The Israeli Broadcasting Authority said: "Today (Monday), three Palestinians were wounded by gunfire from Jewish shepherds from a farm in the Anatot area," near the Palestinian town of Anata, north of Jerusalem in the central occupied West Bank.
She continued: "Two of the injured are in serious condition and were transferred to Hadassah Hospital in Jerusalem, while a third sustained moderate injuries and was evacuated by the Red Crescent."
The authority indicated that settlers had attacked the village of “Mikhmas” earlier on Monday, throwing stones at Palestinians and left-wing activists, which resulted in damage to one of the vehicles.
In the context of attacks by the occupation army and settlers in the West Bank, the Palestinian news agency WAFA reported that the Israeli occupation army arrested local council member Osama Muhammad Al-Deek (48 years old), after raiding his home west of Ramallah (central West Bank).

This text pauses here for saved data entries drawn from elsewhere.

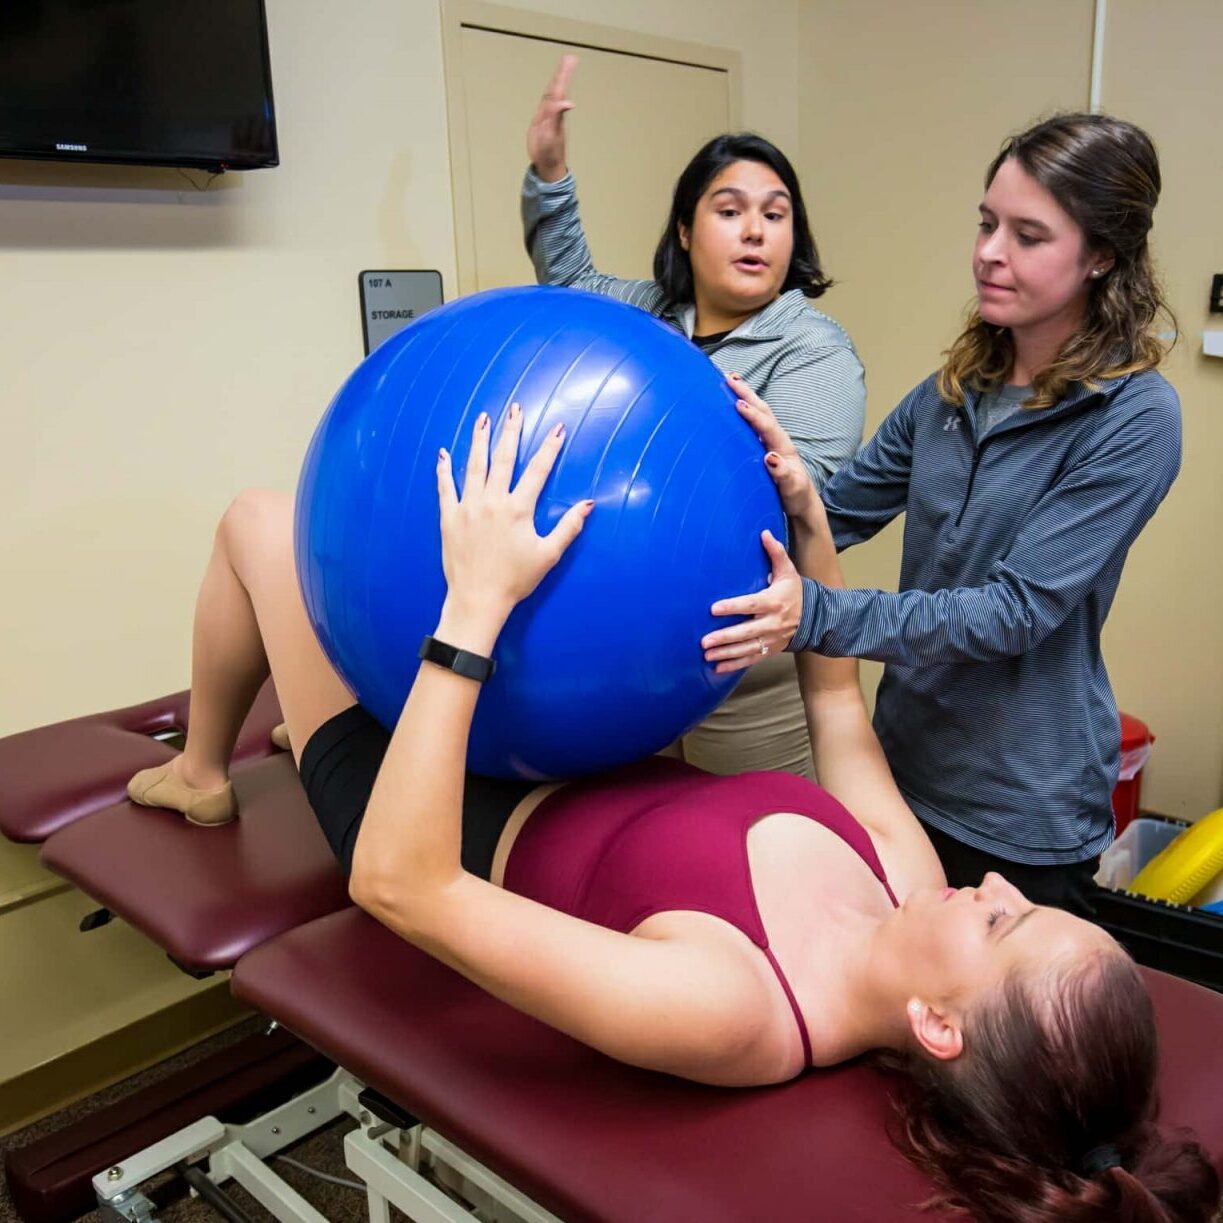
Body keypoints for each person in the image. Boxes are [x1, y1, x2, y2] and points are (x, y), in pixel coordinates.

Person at [127, 405, 1216, 1222]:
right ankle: (349, 687)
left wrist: (474, 605)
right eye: (1019, 899)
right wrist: (807, 525)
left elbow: (401, 885)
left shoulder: (730, 1008)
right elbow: (833, 695)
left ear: (939, 1024)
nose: (996, 884)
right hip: (567, 726)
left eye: (1000, 923)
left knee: (260, 522)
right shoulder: (904, 875)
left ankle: (202, 770)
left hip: (432, 809)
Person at [702, 113, 1180, 916]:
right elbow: (838, 508)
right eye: (987, 222)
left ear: (1101, 255)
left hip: (1017, 811)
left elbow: (1010, 613)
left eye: (1029, 234)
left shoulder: (1134, 416)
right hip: (900, 771)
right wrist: (723, 516)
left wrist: (811, 613)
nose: (989, 252)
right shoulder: (951, 392)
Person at [521, 55, 865, 780]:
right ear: (684, 231)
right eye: (730, 210)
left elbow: (794, 503)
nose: (755, 232)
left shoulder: (814, 349)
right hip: (629, 659)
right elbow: (572, 281)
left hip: (749, 671)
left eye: (775, 216)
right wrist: (550, 173)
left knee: (743, 868)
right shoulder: (651, 318)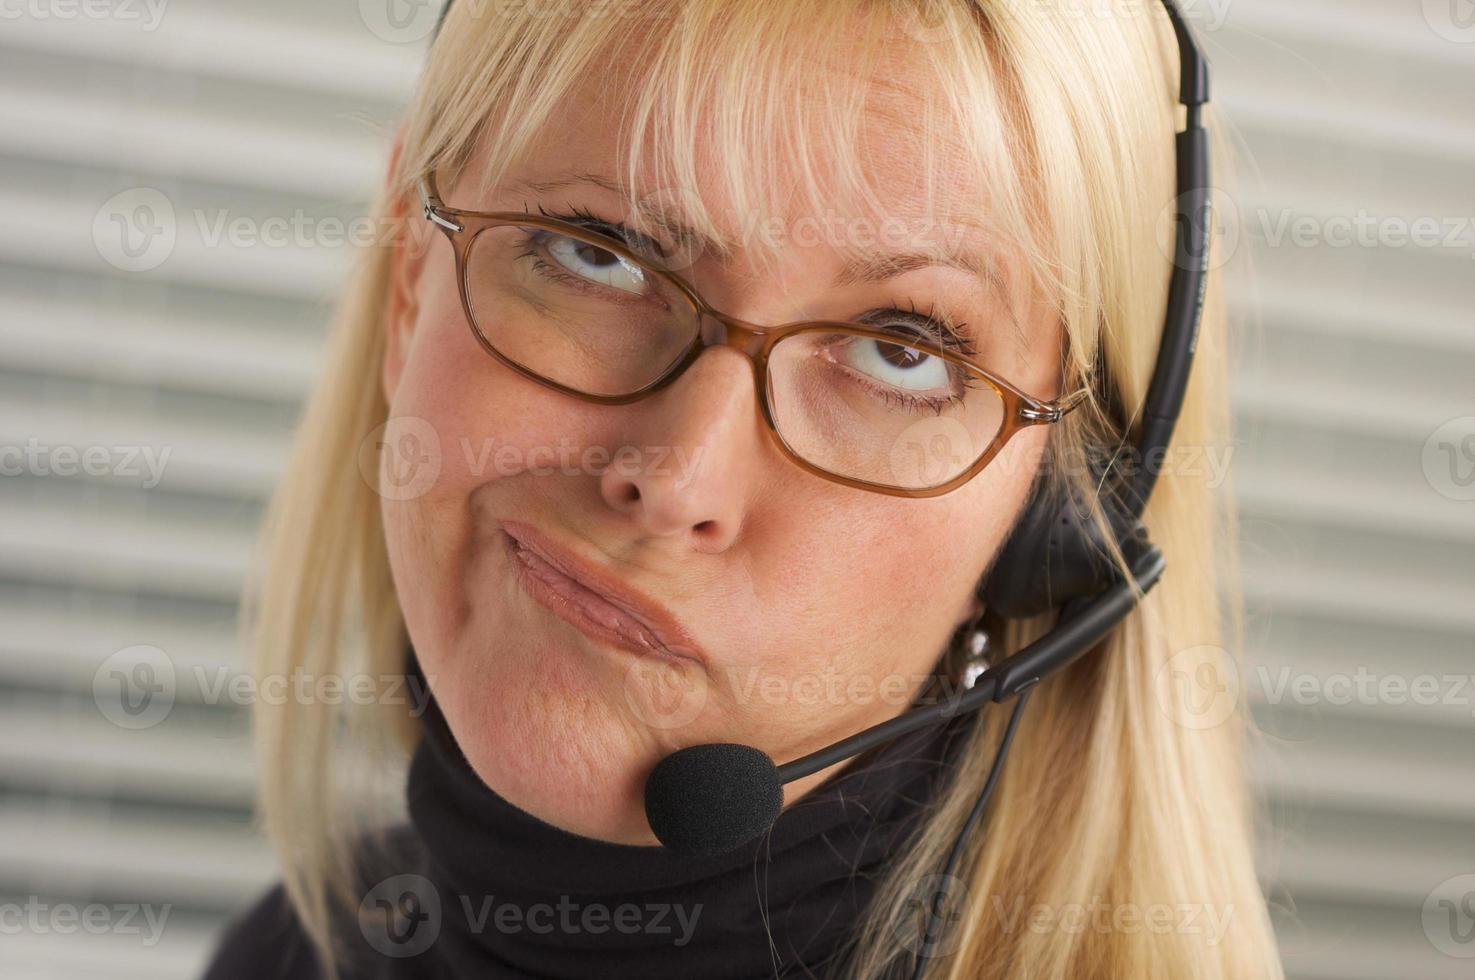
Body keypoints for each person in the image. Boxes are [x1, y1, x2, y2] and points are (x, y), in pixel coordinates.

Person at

In the southern West Bank, the agency reported that the Israeli occupation army distributed notices to demolish six houses under construction in the town of Tarqumiya, west of Hebron. It noted that the notices targeted houses, some of which consisted of several floors, despite their owners possessing official documents proving their ownership of the land and buildings.
bulldozing and demolition
In the same context, the Israeli authorities notified of the demolition of a wedding hall and a park, and the cessation of construction of four houses in the Bethlehem Governorate in the southern occupied West Bank, and also began bulldozing agricultural lands in the city of Jenin in the north.
Israeli authorities have also begun demolishing a building containing 13 residential apartments in the town of Silwan in occupied Jerusalem, under the pretext of "unlicensed construction".
Eyewitnesses said that police forces accompanied Israeli municipal crews in Jerusalem who demolished a building containing 13 apartments, in which about 100 Palestinians lived, in the Wadi Qaddum neighborhood.
Witnesses indicated that Israeli police forces surrounded the area, while municipal bulldozers began demolishing the building. They confirmed that members of the Israeli police assaulted Palestinians who were gathered at the site, with the aim of removing them.
war crime
For its part, Hamas considered Israel's demolition of the building "one of the largest demolition and mass displacement operations targeting the Palestinian presence in Jerusalem."
This came in a press statement by the movement's leader, Abdul Rahman Shadid, who considered this demolition operation "a war crime and a crime against humanity in its entirety."
He warned of major Israeli schemes being hatched against Jerusalem, which come within a systematic occupation policy to empty the city of its inhabitants and impose new demographic realities by force, through the demolition of homes, tightening the siege and cutting off the connections of Jerusalem neighborhoods.
The demolitions come as part of an ongoing Israeli policy targeting Palestinian structures, amid significant difficulties faced by Palestinians in obtaining building permits in the occupied West Bank.
In conjunction with the Israeli war of extermination launched by Israel in Gaza starting on October 8, 2023 and lasting for two years, the Israeli occupation army and settlers escalated their attacks in the West Bank, resulting in the martyrdom of at least 1,102 Palestinians, the injury of about 11,000, in addition to the arrest of more than 21,000.
While the Israeli war of extermination on the Gaza Strip left approximately 71,000 Palestinian martyrs and 171,000 wounded, most of them children and women, in addition to massive destruction, UN estimates indicate that the cost of reconstruction could reach approximately $70 billion.